__Texte fourni__:
----------------

ÉTAT DE LA QUESTION

Les questions de travail énoncées par un certain nombre d'équipes engagées dans la recherche concernent la communication aux familles, les relations de partenariat avec les familles ou le rôle complémentaire joué par les parents. Ces termes recouvrent d’une école à l’autre,   des modalités, voire des réalités bien différentes. Il est apparu nécessaire de clarifier les termes employés si l’on veut que les représentations des uns et des autres ne constituent pas des obstacles à la réflexion, mais également de tenir compte des recherches qui depuis une vingtaine d’années ont produit des connaissances sur ce thème. C’est un résumé de cet état de la question qui est proposé maintenant.

----------------

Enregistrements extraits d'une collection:
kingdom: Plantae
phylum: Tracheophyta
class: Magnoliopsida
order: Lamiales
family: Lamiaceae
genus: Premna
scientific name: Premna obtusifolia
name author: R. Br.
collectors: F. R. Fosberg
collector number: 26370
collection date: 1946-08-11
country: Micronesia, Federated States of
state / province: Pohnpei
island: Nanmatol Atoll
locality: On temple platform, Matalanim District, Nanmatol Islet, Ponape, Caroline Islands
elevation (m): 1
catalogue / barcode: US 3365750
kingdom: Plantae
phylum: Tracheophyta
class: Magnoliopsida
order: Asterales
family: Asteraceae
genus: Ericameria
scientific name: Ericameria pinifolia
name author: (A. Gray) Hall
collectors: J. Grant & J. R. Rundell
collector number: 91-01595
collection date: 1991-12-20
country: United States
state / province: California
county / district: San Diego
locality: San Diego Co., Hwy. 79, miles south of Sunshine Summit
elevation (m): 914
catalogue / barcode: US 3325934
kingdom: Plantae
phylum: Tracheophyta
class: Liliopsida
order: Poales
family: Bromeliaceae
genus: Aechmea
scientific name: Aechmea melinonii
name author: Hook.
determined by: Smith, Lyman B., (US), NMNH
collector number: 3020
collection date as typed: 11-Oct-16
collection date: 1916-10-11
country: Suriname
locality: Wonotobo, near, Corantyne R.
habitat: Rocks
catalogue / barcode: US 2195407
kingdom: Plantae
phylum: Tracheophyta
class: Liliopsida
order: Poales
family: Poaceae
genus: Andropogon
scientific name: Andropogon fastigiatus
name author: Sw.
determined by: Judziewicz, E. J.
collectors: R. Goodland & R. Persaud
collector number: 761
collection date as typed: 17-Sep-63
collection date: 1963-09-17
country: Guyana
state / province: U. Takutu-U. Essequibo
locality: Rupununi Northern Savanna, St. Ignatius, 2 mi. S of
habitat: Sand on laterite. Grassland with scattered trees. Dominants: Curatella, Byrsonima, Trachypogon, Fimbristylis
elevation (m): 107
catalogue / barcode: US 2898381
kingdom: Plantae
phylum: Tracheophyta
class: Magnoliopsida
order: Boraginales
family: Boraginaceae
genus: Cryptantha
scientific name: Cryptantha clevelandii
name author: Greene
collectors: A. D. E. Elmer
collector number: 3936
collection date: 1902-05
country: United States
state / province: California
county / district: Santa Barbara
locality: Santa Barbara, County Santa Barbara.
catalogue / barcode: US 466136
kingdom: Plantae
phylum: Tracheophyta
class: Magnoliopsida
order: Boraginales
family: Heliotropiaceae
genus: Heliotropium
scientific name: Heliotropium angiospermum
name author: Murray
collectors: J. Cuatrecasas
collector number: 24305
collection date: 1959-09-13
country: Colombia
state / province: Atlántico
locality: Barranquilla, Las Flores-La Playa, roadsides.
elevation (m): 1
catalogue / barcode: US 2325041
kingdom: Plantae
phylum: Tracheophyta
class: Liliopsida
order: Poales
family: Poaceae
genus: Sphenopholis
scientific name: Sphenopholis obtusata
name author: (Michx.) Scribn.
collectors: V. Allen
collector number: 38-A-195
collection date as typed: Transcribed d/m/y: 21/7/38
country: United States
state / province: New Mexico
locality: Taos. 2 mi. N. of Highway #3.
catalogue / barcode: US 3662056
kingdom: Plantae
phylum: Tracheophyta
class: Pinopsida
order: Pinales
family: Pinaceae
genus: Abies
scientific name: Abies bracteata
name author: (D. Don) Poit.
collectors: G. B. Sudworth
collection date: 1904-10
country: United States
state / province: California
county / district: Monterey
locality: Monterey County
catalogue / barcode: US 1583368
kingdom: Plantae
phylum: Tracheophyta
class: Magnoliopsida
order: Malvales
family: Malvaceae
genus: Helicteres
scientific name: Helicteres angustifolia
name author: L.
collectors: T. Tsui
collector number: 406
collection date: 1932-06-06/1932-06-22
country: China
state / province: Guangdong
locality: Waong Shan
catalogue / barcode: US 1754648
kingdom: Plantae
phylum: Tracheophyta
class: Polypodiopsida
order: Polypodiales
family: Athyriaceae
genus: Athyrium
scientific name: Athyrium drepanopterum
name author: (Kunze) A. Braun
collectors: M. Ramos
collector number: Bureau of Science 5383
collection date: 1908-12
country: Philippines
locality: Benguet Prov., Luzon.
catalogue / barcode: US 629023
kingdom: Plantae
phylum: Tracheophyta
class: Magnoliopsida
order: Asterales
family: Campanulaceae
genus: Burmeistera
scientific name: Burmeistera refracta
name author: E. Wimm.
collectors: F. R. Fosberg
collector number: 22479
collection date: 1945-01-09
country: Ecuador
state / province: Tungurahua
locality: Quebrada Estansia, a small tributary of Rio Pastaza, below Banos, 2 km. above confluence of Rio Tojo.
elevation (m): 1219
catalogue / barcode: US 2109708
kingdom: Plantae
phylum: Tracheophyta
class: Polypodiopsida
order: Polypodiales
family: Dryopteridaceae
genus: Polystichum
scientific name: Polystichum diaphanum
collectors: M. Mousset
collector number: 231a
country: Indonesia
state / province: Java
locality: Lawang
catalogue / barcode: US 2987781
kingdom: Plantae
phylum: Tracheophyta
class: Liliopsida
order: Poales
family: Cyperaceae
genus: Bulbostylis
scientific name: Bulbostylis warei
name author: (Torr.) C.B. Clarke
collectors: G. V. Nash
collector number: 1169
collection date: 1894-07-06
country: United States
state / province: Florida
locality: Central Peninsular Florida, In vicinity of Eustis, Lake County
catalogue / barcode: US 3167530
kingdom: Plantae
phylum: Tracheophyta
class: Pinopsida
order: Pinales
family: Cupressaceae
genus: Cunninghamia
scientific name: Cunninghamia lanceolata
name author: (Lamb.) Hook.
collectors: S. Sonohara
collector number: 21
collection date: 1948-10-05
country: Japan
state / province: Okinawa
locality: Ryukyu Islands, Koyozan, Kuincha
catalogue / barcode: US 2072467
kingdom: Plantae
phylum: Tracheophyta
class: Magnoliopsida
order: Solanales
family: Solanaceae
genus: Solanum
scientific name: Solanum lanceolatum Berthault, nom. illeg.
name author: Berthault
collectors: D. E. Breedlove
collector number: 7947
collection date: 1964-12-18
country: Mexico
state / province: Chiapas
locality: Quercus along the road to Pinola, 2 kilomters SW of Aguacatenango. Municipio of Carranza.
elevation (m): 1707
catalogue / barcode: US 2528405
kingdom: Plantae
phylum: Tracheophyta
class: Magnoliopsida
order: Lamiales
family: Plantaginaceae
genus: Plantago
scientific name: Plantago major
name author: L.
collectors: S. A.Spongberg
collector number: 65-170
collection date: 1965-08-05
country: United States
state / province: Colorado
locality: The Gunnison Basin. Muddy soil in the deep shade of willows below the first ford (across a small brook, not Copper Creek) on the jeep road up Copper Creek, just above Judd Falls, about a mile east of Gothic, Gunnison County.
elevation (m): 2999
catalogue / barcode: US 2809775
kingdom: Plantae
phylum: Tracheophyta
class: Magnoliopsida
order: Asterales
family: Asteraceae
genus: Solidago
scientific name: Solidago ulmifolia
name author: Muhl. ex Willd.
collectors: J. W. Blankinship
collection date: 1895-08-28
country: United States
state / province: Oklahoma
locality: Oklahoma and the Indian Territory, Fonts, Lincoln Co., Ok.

----------------

__Travail demandé__:
**1)** Répondez brièvement à ces questions sur le texte consacré aux relations entre l'école et les familles :
(a) Sur quoi portent les questions de travail énoncées par les équipes engagées dans la recherche ?
(b) Depuis combien de temps des recherches produisent-elles des connaissances sur ce thème ?
(c) Qu'est-ce qui est proposé à la fin du passage ?
**2)** Rédigez la suite du texte consacré aux relations entre l'école et les familles, en partant de sa dernière phrase.

__Réponses dans l'ordre__:
**1)**
(a) Sur la communication aux familles, les relations de partenariat avec les familles ou le rôle complémentaire joué par les parents.
(b) Depuis une vingtaine d'années.
(c) Un résumé de cet état de la question.

**2)**
Les acteurs en présence

L'enfant

Il est le premier acteur à entrer en action sur cette scène. L’école le transforme en élève, mais personne ne peut apprendre à sa place. La première condition de réussite passe par lui et d’abord par les rapports qu’il établit avec l’école et le savoir, en termes d’implication, de motivation, de mobilisation ou d’engagement, –de ce point de vue le rôle incitatif des parents et de l’éducation familiale ne peuvent être négligés. Ces deux doivent être distingués, comme le précisent Charlot, Bautier, Rochex (1992, 1999). Du point de vue de l’enfant, l’enseignement doit être vu comme un moyen pour atteindre un but fixé. L'engagement d'un enfant dans la matière scolaire n'est pas le fruit du hasard. Il découle d'une intériorisation graduelle du projet éducatif que l'on a élaboré pour lui et résulte donc d'une histoire et d’un projet scolaire et familial singulier, qui demande aux familles persévérance et continuité. L’enseignant serait alors le metteur en scène des conditions d'apprentissage (Pourtois, Desmet, 2000).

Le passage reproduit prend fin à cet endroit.